WHAT THE EXERCISE ASKS:
Put every line of text read from the items below into one numbered list, skipping any blank lines. Leave the pictures out of your answer.
= Beginning of Section =
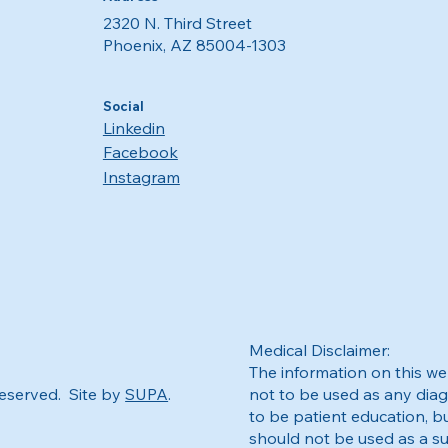
2320 N. Third Street
Phoenix, AZ 85004-1303
Social
Linkedin
Facebook
Instagram
Medical Disclaimer:
The information on this web
Reserved. Site by
SUPA
.
not to be used as any diag
to be patient education, bu
should not be used as a su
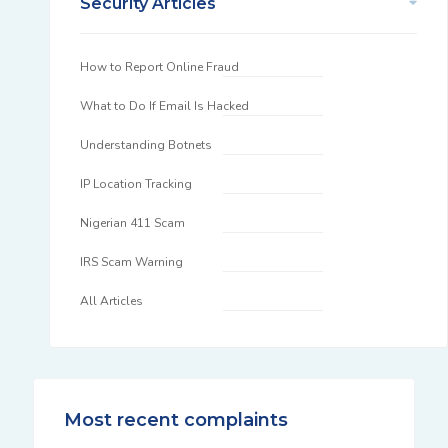
Security Articles
How to Report Online Fraud
What to Do If Email Is Hacked
Understanding Botnets
IP Location Tracking
Nigerian 411 Scam
IRS Scam Warning
All Articles
Most recent complaints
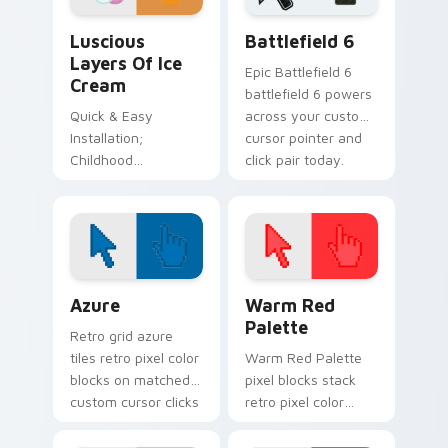
Sweets Desserts custom cursor collection preview
Battlefield 6 custom curso
Luscious
Battlefield 6
Layers Of Ice
Epic Battlefield 6
Cream
battlefield 6 powers
Quick & Easy
across your custom
Installation;
cursor pointer and
Childhood
click pair today.
Inspiration Color
Palette
Color Pixels Blue & Cyan custom cursor collection p
Color Pixels Red & Pink cus
Azure
Warm Red
Palette
Retro grid azure
tiles retro pixel color
Warm Red Palette
blocks on matched
pixel blocks stack
custom cursor clicks
retro pixel color
with 8-bit charm.
blocks across your
custom cursor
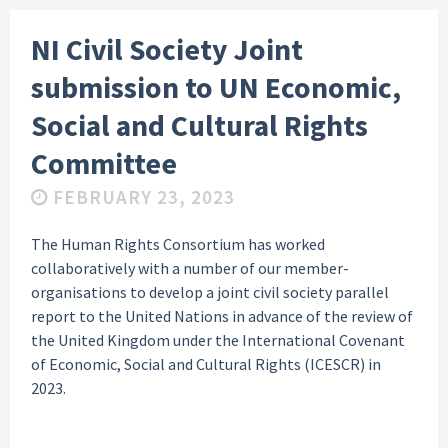
NI Civil Society Joint
submission to UN Economic,
Social and Cultural Rights
Committee
FEBRUARY 23, 2023
The Human Rights Consortium has worked
collaboratively with a number of our member-
organisations to develop a joint civil society parallel
report to the United Nations in advance of the review of
the United Kingdom under the International Covenant
of Economic, Social and Cultural Rights (ICESCR) in
2023.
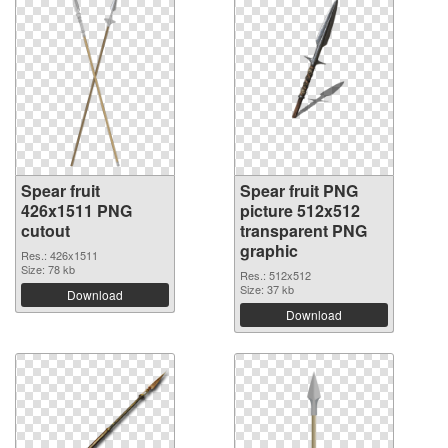
Spear fruit
Spear fruit PNG
426x1511 PNG
picture 512x512
cutout
transparent PNG
graphic
Res.: 426x1511
Size: 78 kb
Res.: 512x512
Size: 37 kb
Download
Download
= End of Section =
RESULT FOR THIS EXERCISE:
1. 2320 N. Third Street
2. Phoenix, AZ 85004-1303
3. Social
4. Linkedin
5. Facebook
6. Instagram
7. Medical Disclaimer:
8. The information on this web
9. Reserved. Site by
10. SUPA
11. .
12. not to be used as any diag
13. to be patient education, bu
14. should not be used as a su
15. Security Articles
16. How to Report Online Fraud
17. What to Do If Email Is Hacked
18. Understanding Botnets
19. IP Location Tracking
20. Nigerian 411 Scam
21. IRS Scam Warning
22. All Articles
23. Most recent complaints
24. Sweets Desserts custom cursor collection preview
25. Battlefield 6 custom curso
26. Luscious
27. Battlefield 6
28. Layers Of Ice
29. Epic Battlefield 6
30. Cream
31. battlefield 6 powers
32. Quick & Easy
33. across your custom
34. Installation;
35. cursor pointer and
36. Childhood
37. click pair today.
38. Inspiration Color
39. Palette
40. Color Pixels Blue & Cyan custom cursor collection p
41. Color Pixels Red & Pink cus
42. Azure
43. Warm Red
44. Palette
45. Retro grid azure
46. tiles retro pixel color
47. Warm Red Palette
48. blocks on matched
49. pixel blocks stack
50. custom cursor clicks
51. retro pixel color
52. with 8-bit charm.
53. blocks across your
54. custom cursor
55. NI Civil Society Joint
56. submission to UN Economic,
57. Social and Cultural Rights
58. Committee
59. FEBRUARY 23, 2023
60. The Human Rights Consortium has worked
61. collaboratively with a number of our member-
62. organisations to develop a joint civil society parallel
63. report to the United Nations in advance of the review of
64. the United Kingdom under the International Covenant
65. of Economic, Social and Cultural Rights (ICESCR) in
66. 2023.
67. Spear fruit
68. Spear fruit PNG
69. 426x1511 PNG
70. picture 512x512
71. cutout
72. transparent PNG
73. graphic
74. Res.: 426x1511
75. Size: 78 kb
76. Res.: 512x512
77. Size: 37 kb
78. Download
79. Download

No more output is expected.